Самая беспрерывность и повторяемость людских происшествий уже налагает на них, в глазах Чехова, отпечаток пошлого. Праздничная атмосфера счастья и весны окружает у Толстого девушку-невесту, Кити Щербатову или Наташу Ростову; а чеховской невесте говорят слова любви, – но сердце её остаётся холодно и уныло, и ей кажется, что всё это она уже давно слышала, очень давно, или читала где-то в романе, в старом, оборванном, давно заброшенном романе. Она, тоскуя, проводит бессонные ночи, и ей невыносима эта вновь отделанная квартира, её будущее жилище, эта обстановка и картина известного художника, которую самодовольно показывает ей счастливый жених. Что же?
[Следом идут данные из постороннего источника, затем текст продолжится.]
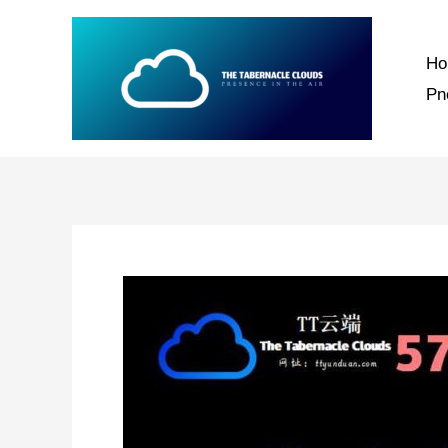
跳
至
H
内
P
容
Быть может, в самом деле, человечество состарилось, и хотя всякий живёт за себя, начинает свои дни и труды сызнова, всё же на каждом из наших переживаний, на каждом событии нашего душевного бытия лежит отпечаток того, что всё это уже было и столько невест уже испытало своё весеннее чувство? Быть может, в глубине нашей бессознательной сферы созрел ядовитый плод усталости и плечи человечества утомились грузом истории, тяжестью воспоминаний? Быть может, в самом деле мир истрепался, побледнел и мы, наследники и преемники бесчисленных поколений, уже не имеем силы воспринимать настоящее во всей свежести и яркой праздничности его впечатлений?